Give again only what runs from the line with "Задача 2. Коли людина несе важкий вантаж на" to the final line of the entries below, exactly as written and without pictures.

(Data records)

_ _ _ _ _ _ _

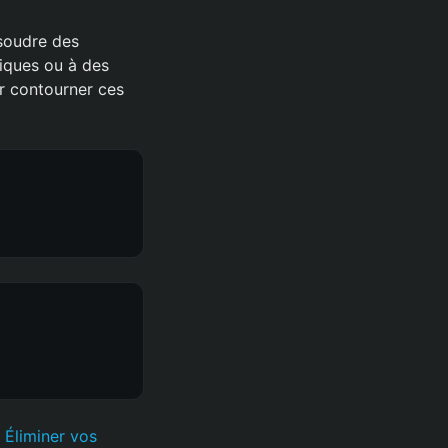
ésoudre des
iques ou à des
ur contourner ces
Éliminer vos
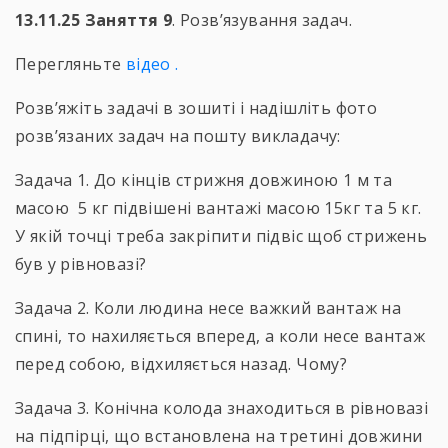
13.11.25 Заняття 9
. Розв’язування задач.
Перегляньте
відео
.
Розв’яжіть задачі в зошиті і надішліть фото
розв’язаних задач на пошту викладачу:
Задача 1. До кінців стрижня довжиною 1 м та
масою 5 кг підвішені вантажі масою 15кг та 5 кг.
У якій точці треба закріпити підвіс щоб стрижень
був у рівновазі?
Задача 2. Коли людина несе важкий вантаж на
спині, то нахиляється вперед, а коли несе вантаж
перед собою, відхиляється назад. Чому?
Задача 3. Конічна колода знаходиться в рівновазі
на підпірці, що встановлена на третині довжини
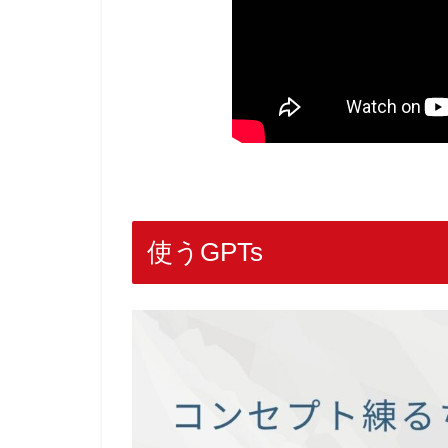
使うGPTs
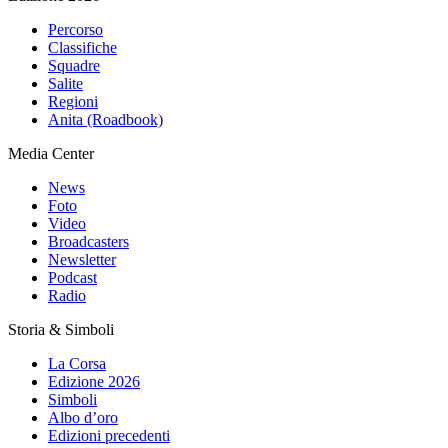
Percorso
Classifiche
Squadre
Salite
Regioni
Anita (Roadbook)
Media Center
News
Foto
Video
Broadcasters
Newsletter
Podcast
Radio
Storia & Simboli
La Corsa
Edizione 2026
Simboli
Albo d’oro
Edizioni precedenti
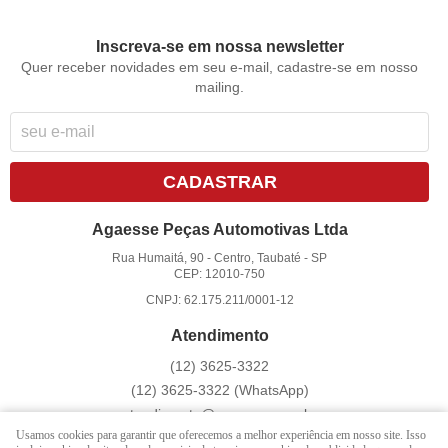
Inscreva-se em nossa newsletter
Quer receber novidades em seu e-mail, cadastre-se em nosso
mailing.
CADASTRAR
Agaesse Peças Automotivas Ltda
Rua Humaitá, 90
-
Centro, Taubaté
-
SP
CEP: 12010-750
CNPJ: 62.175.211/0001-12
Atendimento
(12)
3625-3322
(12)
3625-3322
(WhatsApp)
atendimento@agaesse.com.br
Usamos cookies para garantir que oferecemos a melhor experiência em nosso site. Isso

_ _ _ _ _ _ _

Answer box:
Задача 2. Коли людина несе важкий вантаж на
спині, то нахиляється вперед, а коли несе вантаж
перед собою, відхиляється назад. Чому?
Задача 3. Конічна колода знаходиться в рівновазі
на підпірці, що встановлена на третині довжини
使うGPTs
Percorso
Classifiche
Squadre
Salite
Regioni
Anita (Roadbook)
Media Center
News
Foto
Video
Broadcasters
Newsletter
Podcast
Radio
Storia & Simboli
La Corsa
Edizione 2026
Simboli
Albo d’oro
Edizioni precedenti
Inscreva-se em nossa newsletter
Quer receber novidades em seu e-mail, cadastre-se em nosso
mailing.
CADASTRAR
Agaesse Peças Automotivas Ltda
Rua Humaitá, 90
-
Centro, Taubaté
-
SP
CEP: 12010-750
CNPJ: 62.175.211/0001-12
Atendimento
(12)
3625-3322
(12)
3625-3322
(WhatsApp)
atendimento@agaesse.com.br
Usamos cookies para garantir que oferecemos a melhor experiência em nosso site. Isso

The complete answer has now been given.